Misako passe son temps à décrire les objets, les sentiments et le monde qui l’entoure. Son métier d’audiodescripteur de films, c’est toute sa vie. Lors d’une projection, elle rencontre Masaya, un photographe au caractère affirmé dont la vue se détériore irrémédiablement. Naissent alors des sentiments forts entre un homme qui perd la lumière et une femme qui la poursuit.
De Naomi Kawase, avec Masatoshi Nagase, Ayame Misaki…
Japon – Drame – 1h43 – 2018 – VOSTF
Après « Still The Water » et le délicat et touchant « Les délices de Tokyo », Naomi Kawase offre une réflexion métaphorique sur la vue à travers les portraits croisés et opposés de personnages. Le récit, construit autour de la belle idée de cette improbable rencontre et complémentarité cathartique entre une femme de mots et un homme d’images, elle est la parole, lui la vue, multiplie les symboles pour mieux exprimer la nécessité et l’importance de l’entraide salvatrice.
Si l’on retrouve la poésie qui caractérise son cinéma, la cinéaste japonaise interroge aussi le pouvoir de la fiction à l’aune du réel et offre parallèlement une passionnante réflexion sur le pouvoir et la subjectivité des images.

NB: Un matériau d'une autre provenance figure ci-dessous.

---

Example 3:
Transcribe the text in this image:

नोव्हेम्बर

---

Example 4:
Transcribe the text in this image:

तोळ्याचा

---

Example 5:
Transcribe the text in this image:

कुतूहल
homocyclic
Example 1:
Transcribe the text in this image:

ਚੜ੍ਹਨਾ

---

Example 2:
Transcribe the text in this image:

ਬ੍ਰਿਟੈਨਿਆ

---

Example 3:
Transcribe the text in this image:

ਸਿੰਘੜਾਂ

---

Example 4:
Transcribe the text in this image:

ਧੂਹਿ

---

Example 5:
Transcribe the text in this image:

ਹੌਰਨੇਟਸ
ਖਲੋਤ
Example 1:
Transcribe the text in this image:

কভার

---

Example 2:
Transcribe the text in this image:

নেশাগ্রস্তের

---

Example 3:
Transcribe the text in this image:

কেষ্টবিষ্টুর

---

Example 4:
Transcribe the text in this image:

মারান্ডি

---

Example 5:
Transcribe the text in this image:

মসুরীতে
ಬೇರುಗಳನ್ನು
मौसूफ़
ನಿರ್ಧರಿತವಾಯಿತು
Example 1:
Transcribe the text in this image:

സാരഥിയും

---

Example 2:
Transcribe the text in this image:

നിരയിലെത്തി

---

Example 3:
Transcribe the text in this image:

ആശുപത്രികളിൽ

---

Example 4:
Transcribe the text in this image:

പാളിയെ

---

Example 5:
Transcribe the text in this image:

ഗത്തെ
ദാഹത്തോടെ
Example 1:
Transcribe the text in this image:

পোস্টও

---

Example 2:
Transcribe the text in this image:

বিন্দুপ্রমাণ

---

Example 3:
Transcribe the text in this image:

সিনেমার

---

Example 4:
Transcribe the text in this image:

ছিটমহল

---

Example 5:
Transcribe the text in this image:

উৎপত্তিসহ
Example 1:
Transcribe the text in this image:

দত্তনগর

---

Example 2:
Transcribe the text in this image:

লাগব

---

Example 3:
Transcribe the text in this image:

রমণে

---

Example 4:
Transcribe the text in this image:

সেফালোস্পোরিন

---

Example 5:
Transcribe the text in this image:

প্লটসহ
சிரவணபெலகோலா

Bercé par la magnifique musique d’Ibrahim Maalouf, ce film intimiste entrelace les destins de ces deux protagonistes amenés à se compléter pour mieux surmonter leur instabilité. La cinéaste explore aussi le sentiment amoureux naissant et réussi, comme le suggère son beau titre évocateur, à rendre les ténèbres lumineuses.
Un poème cinématographique et philosophique beau et tragique.